Buy an 15/32" drill bit and bore it out just a alittle bit. Should work fine


----------



## c0r3y.af (Oct 8, 2009)

18yet said:


> Buy an 15/32" drill bit and bore it out just a alittle bit. Should work fine


1/2" is a more common size, but the issue is overboring or ovaling, which quite frankly, is pretty easy to screw up. Best bet would be to just buy a 17/32 bit online beforehand.


----------



## Turbo_Joe (Nov 13, 2009)

18yet said:


> Buy an 15/32" drill bit and bore it out just a alittle bit. Should work fine


This size is just as uncommon as a 17/32" bit :laugh:

Seriously if you can't manage to do this with a 1/2" bit maybe you shouldn't be installing your own bags. :screwy:


----------



## Vee-DubbVR6 (Jul 31, 2007)

Turbo_Joe said:


> This size is just as uncommon as a 17/32" bit :laugh:
> 
> Seriously if you can't manage to do this with a 1/2" bit maybe you shouldn't be installing your own bags. :screwy:


I was thinking the exact same thing! Haha :laugh:

Definitely isn't rocket science!


----------



## sponcar (Feb 5, 2010)

Question! 
After reading all these comments, you guys are making me think the nuts wouldn't fit and so a reason to drill a bigger hole. My nutserts sit lose before even drill a bigger hole (nut hasn't bulged yet). Am I suppose to drill a bigger hole still? or can I just install them like that? Did I get a wrong size of nutsert? I have the one listed as 3/8 16 nutsert that fits in the mkivs. I'm scared that the hole will be too big for the nutsert to be installed. I have test fit a 1/2" drill bit that I had at home just to check if the hole has been drilled out before I got the car, but the hole is slightly smaller than the 1/2" drill bit.


----------



## Worthlessbackup (Apr 10, 2013)

sponcar said:


> Question!
> After reading all these comments, you guys are making me think the nuts wouldn't fit and so a reason to drill a bigger hole. My nutserts sit lose before even drill a bigger hole (nut hasn't bulged yet). Am I suppose to drill a bigger hole still? or can I just install them like that? Did I get a wrong size of nutsert? I have the one listed as 3/8 16 nutsert that fits in the mkivs. I'm scared that the hole will be too big for the nutsert to be installed. I have test fit a 1/2" drill bit that I had at home just to check if the hole has been drilled out before I got the car, but the hole is slightly smaller than the 1/2" drill bit.

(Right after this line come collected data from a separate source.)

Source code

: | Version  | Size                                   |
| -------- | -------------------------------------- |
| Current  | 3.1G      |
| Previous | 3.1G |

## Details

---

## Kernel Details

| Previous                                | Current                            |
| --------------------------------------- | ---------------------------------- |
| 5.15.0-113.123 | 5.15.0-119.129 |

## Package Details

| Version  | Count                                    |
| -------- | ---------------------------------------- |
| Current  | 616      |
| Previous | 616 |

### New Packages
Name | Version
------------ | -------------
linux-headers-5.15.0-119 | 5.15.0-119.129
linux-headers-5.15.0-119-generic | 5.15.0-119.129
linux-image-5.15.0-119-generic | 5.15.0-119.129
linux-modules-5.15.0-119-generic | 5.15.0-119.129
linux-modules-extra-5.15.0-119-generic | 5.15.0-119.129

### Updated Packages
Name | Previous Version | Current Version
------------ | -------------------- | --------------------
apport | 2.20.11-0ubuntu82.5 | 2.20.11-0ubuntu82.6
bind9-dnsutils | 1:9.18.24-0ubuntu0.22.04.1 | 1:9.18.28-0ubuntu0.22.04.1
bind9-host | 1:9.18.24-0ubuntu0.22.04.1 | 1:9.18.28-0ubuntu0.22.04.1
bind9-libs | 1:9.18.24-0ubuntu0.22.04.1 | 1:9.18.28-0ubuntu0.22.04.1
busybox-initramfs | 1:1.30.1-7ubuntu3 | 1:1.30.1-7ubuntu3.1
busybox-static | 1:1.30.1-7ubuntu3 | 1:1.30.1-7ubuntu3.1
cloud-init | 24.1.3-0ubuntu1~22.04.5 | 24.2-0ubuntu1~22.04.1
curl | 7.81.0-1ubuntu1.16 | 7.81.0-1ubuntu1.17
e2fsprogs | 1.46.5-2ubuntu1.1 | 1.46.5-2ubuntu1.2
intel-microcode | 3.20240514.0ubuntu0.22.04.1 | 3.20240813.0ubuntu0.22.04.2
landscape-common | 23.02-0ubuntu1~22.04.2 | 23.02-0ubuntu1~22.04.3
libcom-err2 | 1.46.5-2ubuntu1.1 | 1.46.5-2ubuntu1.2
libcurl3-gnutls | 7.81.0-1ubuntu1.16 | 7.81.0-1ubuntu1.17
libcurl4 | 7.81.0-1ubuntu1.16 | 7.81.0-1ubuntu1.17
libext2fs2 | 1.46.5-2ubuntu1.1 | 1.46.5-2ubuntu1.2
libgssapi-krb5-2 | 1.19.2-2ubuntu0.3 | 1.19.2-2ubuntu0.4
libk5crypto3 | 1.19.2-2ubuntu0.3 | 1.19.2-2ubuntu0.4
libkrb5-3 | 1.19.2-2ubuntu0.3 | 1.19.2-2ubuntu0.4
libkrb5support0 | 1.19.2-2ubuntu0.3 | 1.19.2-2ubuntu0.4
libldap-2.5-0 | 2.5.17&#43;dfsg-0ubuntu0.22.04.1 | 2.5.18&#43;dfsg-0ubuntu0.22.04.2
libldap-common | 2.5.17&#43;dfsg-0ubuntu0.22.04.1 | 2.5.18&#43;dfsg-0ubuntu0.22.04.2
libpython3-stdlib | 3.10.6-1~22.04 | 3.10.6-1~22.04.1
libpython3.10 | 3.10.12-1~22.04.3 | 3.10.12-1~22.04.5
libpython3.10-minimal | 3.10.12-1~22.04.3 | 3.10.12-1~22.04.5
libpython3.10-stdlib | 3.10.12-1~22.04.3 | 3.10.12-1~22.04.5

Before you do anything you'll regret to your car, maybe you should practice first. Buy some nutserts and a piece of sheet metal or metal bar and install it. It is really easy. Once you've done it once you'll have it mastered. 

On a side note don't confuse the 3/8 thread size and the 17/32 hole needed to install the nutsert.


----------



## c0r3y.af (Oct 8, 2009)

Worthlessbackup said:


> Before you do anything you'll regret to your car, maybe you should practice first. Buy some nutserts and a piece of sheet metal or metal bar and install it. It is really easy. Once you've done it once you'll have it mastered.
> 
> On a side note don't confuse the 3/8 thread size and the 17/32 hole needed to install the nutsert.


Great advice.


----------